The task →
List every monetary amount stated in INR Cr in the financial performance summary below, along with what each one measures.

Given passage →
Financial Performance
Revenue Growth by Segment
Consolidated revenue from operations decreased by 27.06% YoY to INR 1,006.42 Cr in FY25. On a standalone basis, revenue fell 30.10% to INR 886.74 Cr. This decline was primarily driven by a normalization of global fish meal prices and a sales slowdown, following a period of high growth where the company saw a 28% CAGR between FY19 and FY24.
Geographic Revenue Split
The company maintains a robust international footprint across Asia, Europe, and the Middle East. While specific regional percentages for FY25 are not disclosed, the company is ranked 311th in the FT1000 High Growth Companies Asia-Pacific 2025, indicating significant regional contribution. Exports represent a healthy proportion of the revenue mix, reducing single-location exposure.
Profitability Margins
Consolidated Profit After Tax (PAT) decreased by 35.27% to INR 48.10 Cr in FY25. Standalone Net Profit Margin declined from 4.95% to 4.70% due to decreased profits. However, Standalone Operating Profit Margin improved from 5.97% to 7.92% in FY25, reflecting better cost management despite lower volumes.
EBITDA Margin
The PBILDT margin stood at 9.45% in H1 FY25, an improvement from 8.26% in FY24 and 4.96% in FY20. This long-term margin expansion is attributed to economies of scale and a favorable product mix, though H1 FY25 saw a 46% YoY decline in operating income to INR 327.7 Cr due to price normalization.

Data →
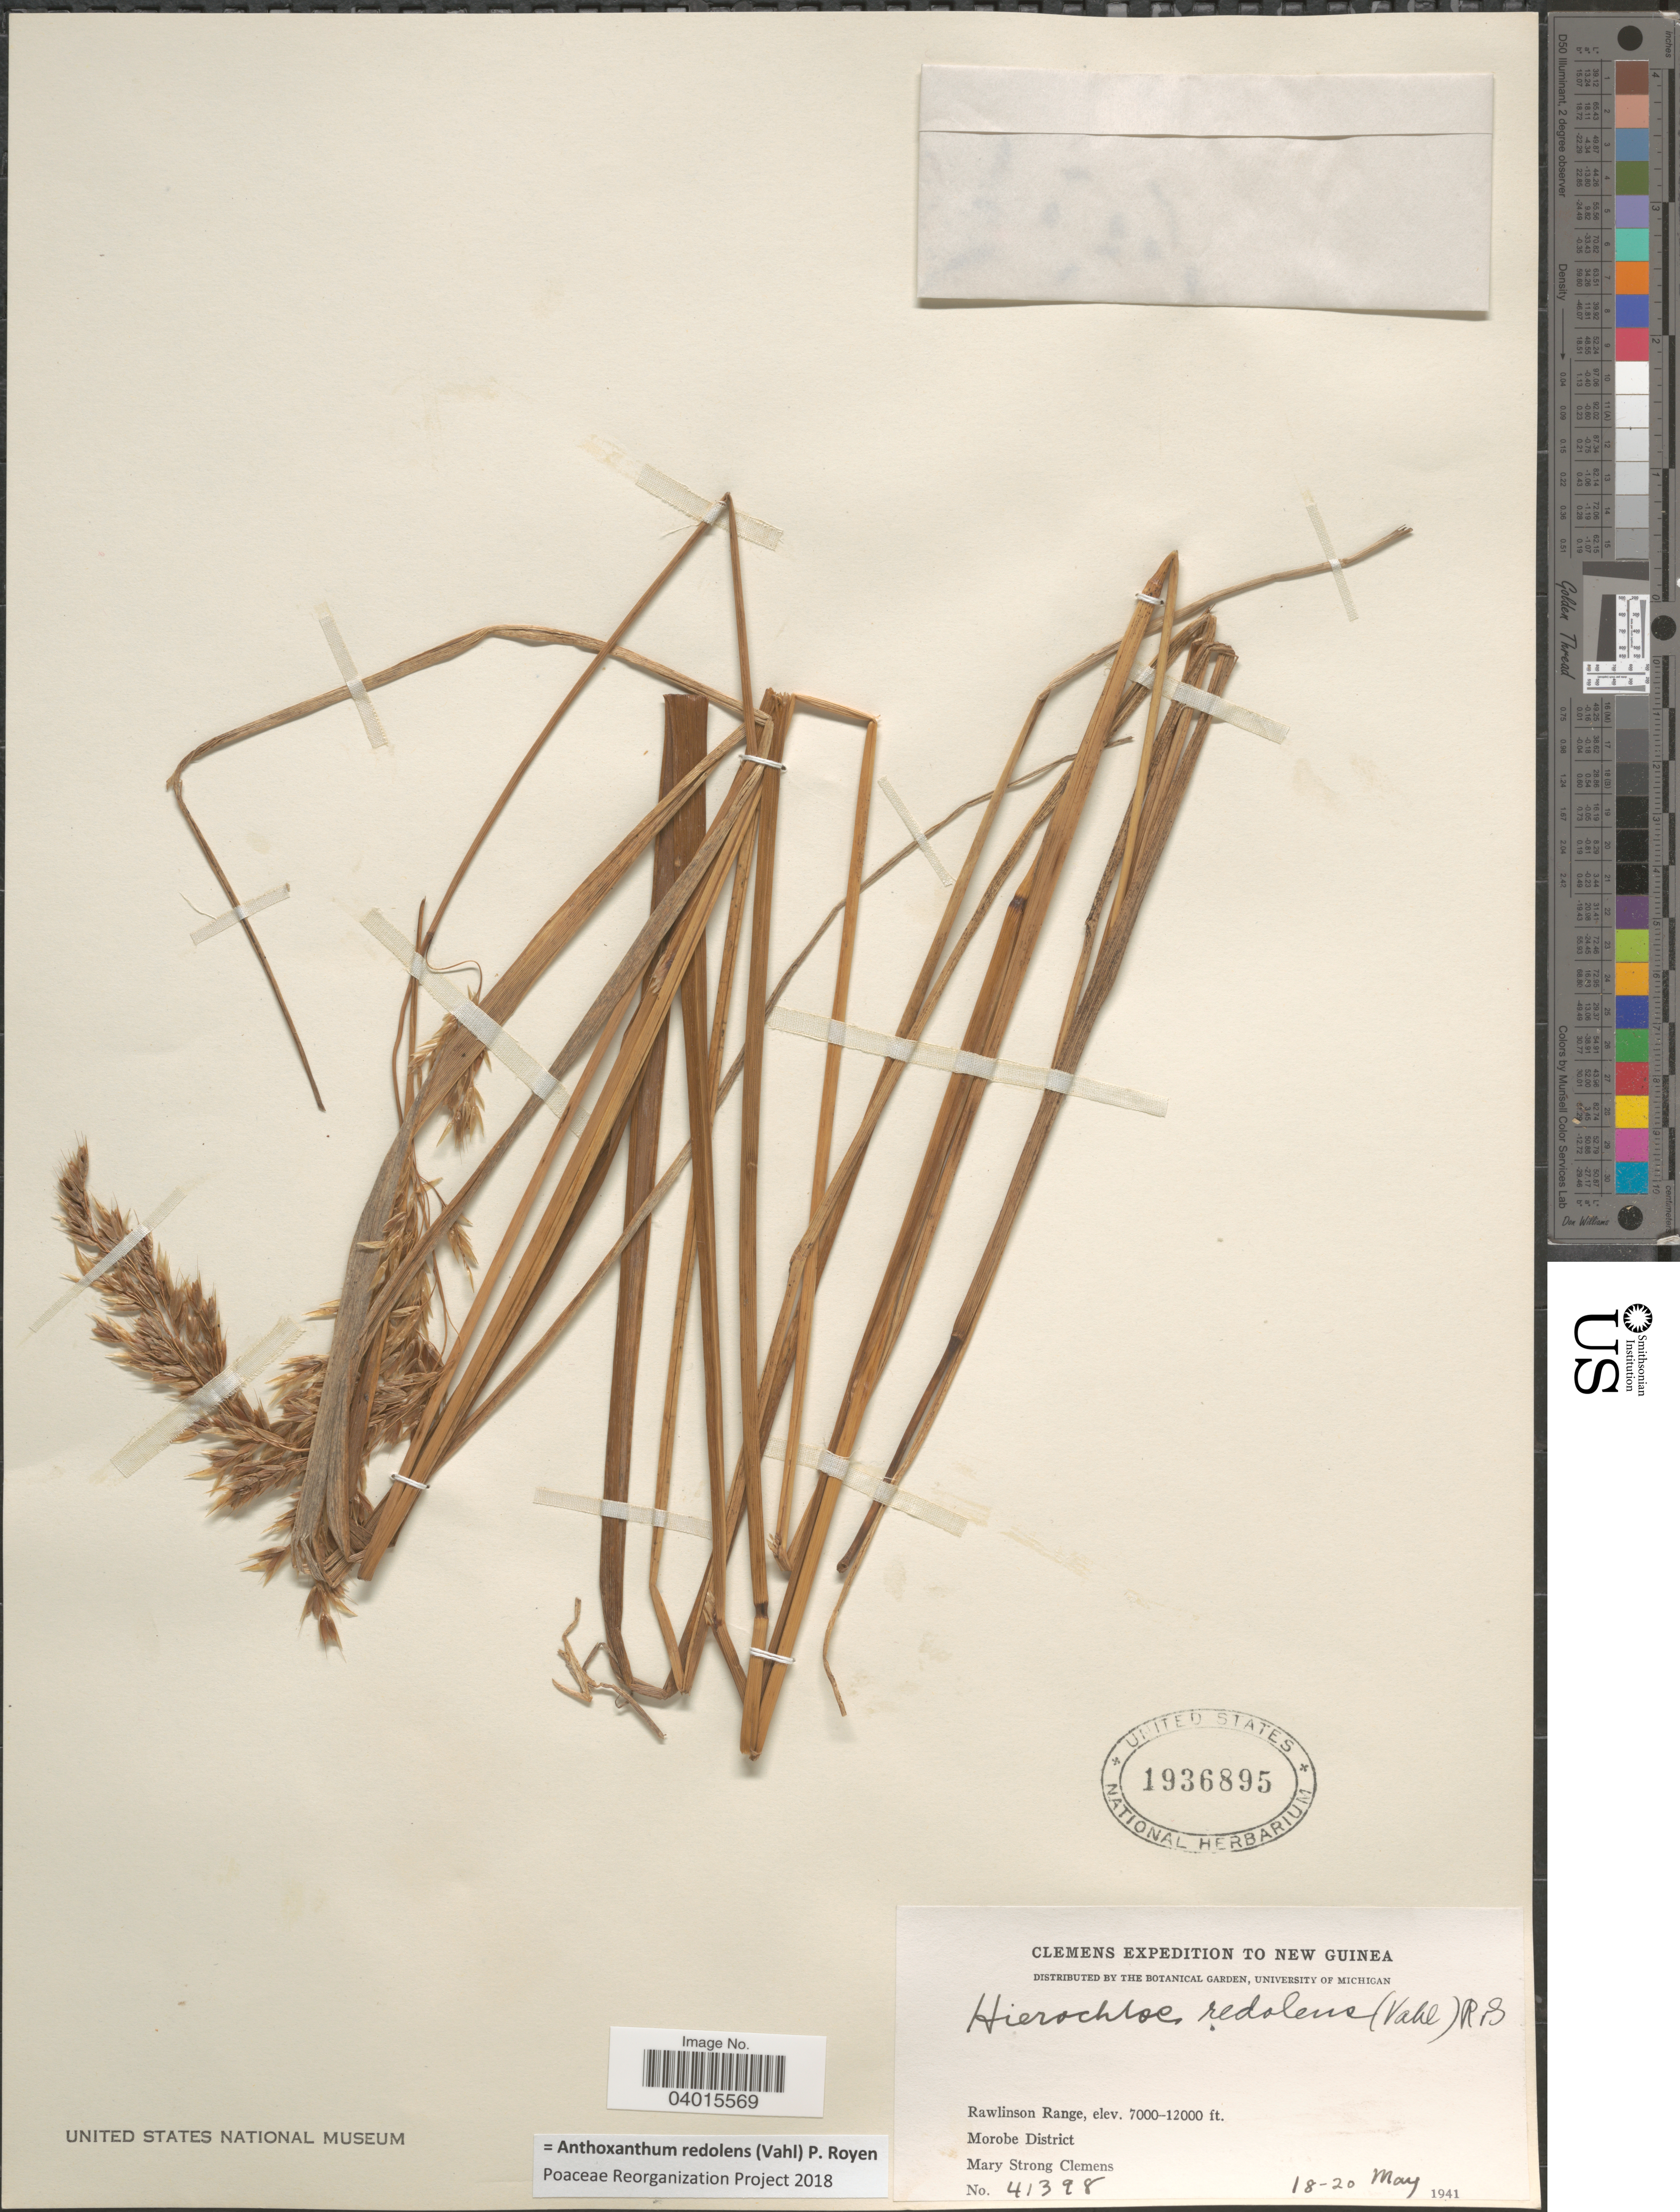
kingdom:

Result of the exercise →
- INR 1,006.42 Cr: consolidated revenue from operations in FY25
- INR 886.74 Cr: standalone revenue in FY25
- INR 48.10 Cr: consolidated Profit After Tax (PAT) in FY25
- INR 327.7 Cr: operating income in H1 FY25